Writer-director Nidhi Saxena approaches The Secret of a Mountain Serpent like a minimalist painter working on a canvas rich with folklore and myth. When a character tells a friend, “Pee se main naaraaz, sakhi,”, she could be someone from the pages of Kalidasa. The title refers to a snake that resides in a river that women are forbidden from stepping into. Perhaps it’s a metaphor for the things that society prevents women from feeling and doing. Adil Hussain plays an engineer who’s also a writer. He writes poems about newly found white hair and the dampness on walls. As a trope, he’s the mysterious outsider from romance novels. He gives shape to the suppressed desires of the women of this town. We see him mostly with a teacher named Barkha (Trimala Adhikari).
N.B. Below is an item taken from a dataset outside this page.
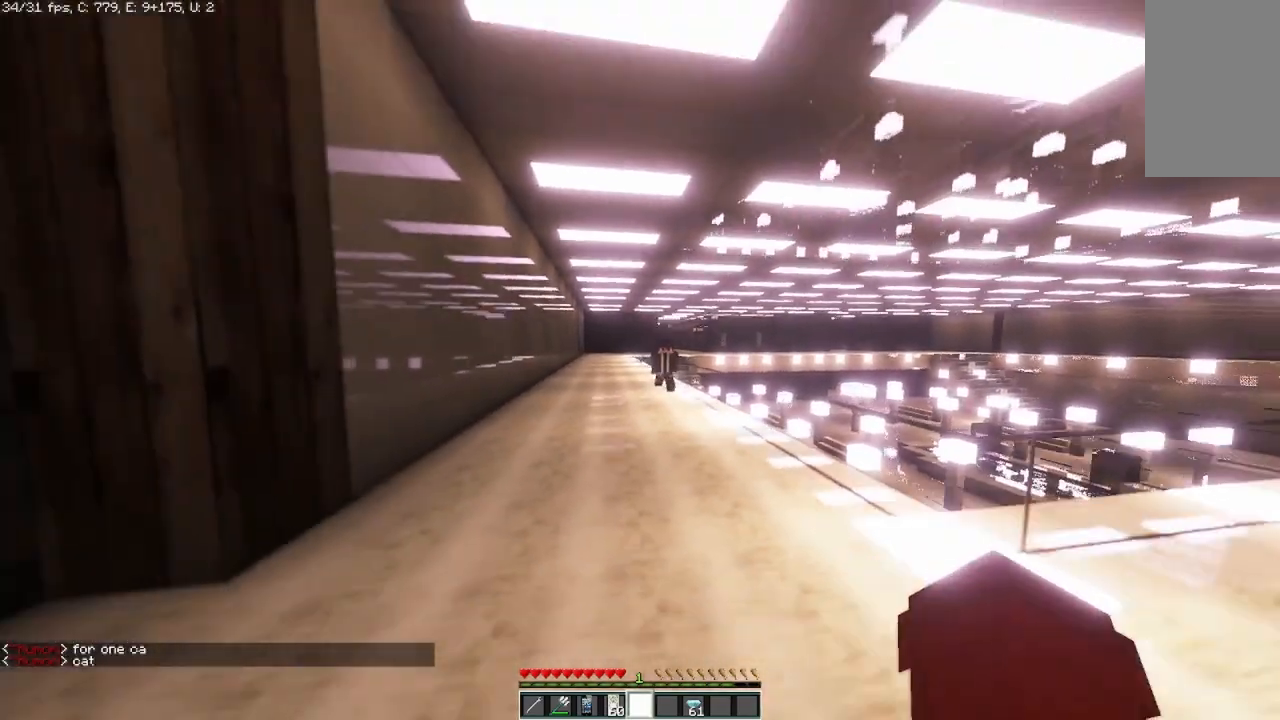
{"keys": ["a"], "mouse": [], "events": [[333, "a", "down"], [458, "s", "up"]]}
They speak like people would in a dream or in a philosophical epic. She asks if he is Bengali. He says that at this moment he’s there, with her, so he is from the same place that she is from. She replies that people who say they are from everywhere belong nowhere.

Films become richer and deeper when there is the barest framework of a story: in this case, the one-line is “the feelings of women left behind by their husbands at war.” Because Nidhi feels no need to answer the question we ask of fictional features (“what happens next?”), she frees herself and her story soars into the realm of imagination. One part of it is the imagination of the women in this story. The other part is the imagination of the viewer who is putting together sound and image to get a sense of all this loneliness and desire. The performances are perfect, but not in the performative sense. The actors become precise dabs of paint on Nidhi’s canvas. They are living-breathing equivalents of the colour blue that is seen often: on a sari or a sweater, as paint on walls, on the petals of flowers. In this story with snakes, we also see trees filled with apples. This Edenic connection brings with it another shade: the colour red.
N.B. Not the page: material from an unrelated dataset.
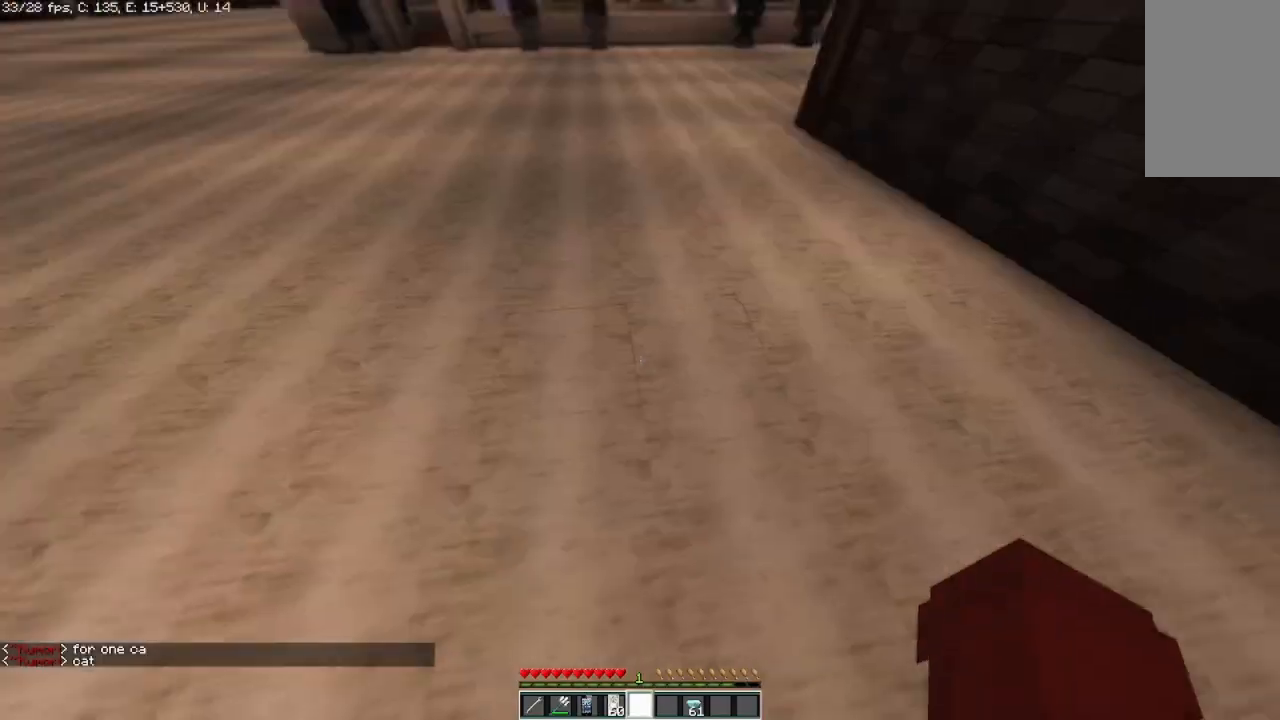
{"keys": ["w"], "mouse": [], "events": [[167, "a", "up"], [167, "w", "down"]]}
Secret of a Mountain Serpent is a festival film. It had its world premiere at the 2025 Venice International Film Festival. It is having its India premiere at the Dharamshala International Film Festival. It feels like a dream. At one point, the mysterious outsider tells Barkha that he is not stalking her. It is an act of reassurance. Almost as a consequence, we see Barkha “telling” her husband to leave her alone at least in her dreams. In other words, she wants him to stop stalking her in her most private moments, so that she can make sense of her present and her future all by herself. She speaks for all the Barkhas of this land. What does the future hold? It may not be something as big as emancipation. It could even be the desire to write poetry like the engineer-poet does. The things Barkha wants to write about are a slender ray of sun, a dry leaf, an old melody… In the film’s final stretches, the editing changes from hard cuts to dissolves. It’s as though many desires are beginning to merge. It’s the beginning of a different kind of war, one that will be fought in the insides of these women’s minds.